Doreen Tracey, one of the original Disney Mouseketeers, dead at 74
NEW YORK -- Doreen Tracey, a former child star who played one of the original cute-as-a-button Mouseketeers on "The Mickey Mouse Club" in the 1950s, has died, according to Disney publicist Howard Green. She was 74.
Tracey died from pneumonia Wednesday at a hospital in Thousand Oaks, California, following a two-year battle with cancer.
Tracey maintained ties to Disney and show business throughout her life, appearing in the film "Westward Ho the Wagons!" and touring with the Mouseketeers. She later served as a publicist to musician Frank Zappa and worked at Warner Bros.
It was the pig-tailed Tracey and her talented co-stars -- including Annette Funicello -- who appeared on television in black hats with ears following the anthem "M-I-C, K-E-Y, M-O-U-S-E ..." on ABC's "The Mickey Mouse Club." Millions of kids raced home from school to watch in wonder as the bouncy Mouseketeers announced themselves at the top of the show.
"The Mickey Mouse Club" was the brainchild of Walt Disney during the flowering of his company's fortunes in the mid-1950s. To help finance the Disneyland park, he agreed to supply ABC with TV shows. One was designed for children in the pre-dinner hour.

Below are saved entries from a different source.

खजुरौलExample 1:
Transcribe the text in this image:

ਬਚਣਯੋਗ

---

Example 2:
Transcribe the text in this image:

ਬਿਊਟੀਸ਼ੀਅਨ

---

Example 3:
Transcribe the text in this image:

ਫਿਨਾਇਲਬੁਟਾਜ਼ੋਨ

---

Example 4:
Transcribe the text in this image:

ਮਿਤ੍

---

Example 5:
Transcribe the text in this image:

The hour-long show proved a sensation with its Oct. 3, 1955, debut. It flourished for two seasons, then was reduced to a half-hour for two more. Tracey stayed for its four-year run.
The black-and-white series was syndicated in 1962-65. The 1990s version of "The Mickey Mouse Club" launched the careers of singers Justin Timberlake, Britney Spears and Christina Aguilera, and actors Keri Russell and Ryan Gosling.

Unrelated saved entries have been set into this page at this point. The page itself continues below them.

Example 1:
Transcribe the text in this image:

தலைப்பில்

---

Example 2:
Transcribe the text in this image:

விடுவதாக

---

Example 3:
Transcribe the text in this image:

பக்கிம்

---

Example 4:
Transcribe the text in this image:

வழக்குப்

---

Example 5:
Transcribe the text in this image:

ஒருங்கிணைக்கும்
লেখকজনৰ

Born in London on April 3, 1943, to parents who worked in vaudeville, Tracey arrived in the United States when she was 4 and learned to sing and dance. She nabbed a spot on "The Mickey Mouse Club" when she was 12.
Lorraine Santoli, a former executive at Disney who wrote "The Official Mickey Mouse Club Book," said Tracey remained close to her Disney roots, maintaining long-time friendships with her fellow Mouseketeers.
Tracey strained her relationship with Disney by posing for a men's magazine in 1976 with nothing on except her mouse ears and later wearing nothing but an open trench coat in front of Disney Studios. Still, she often appeared at Mickey Mouse Club reunion shows at Disneyland and at Disney conventions, last celebrating the show's 60th anniversary in 2015.
Tracey is survived by her son, Bradley, and two grandchildren, Gavin, 9, and Autumn, 12.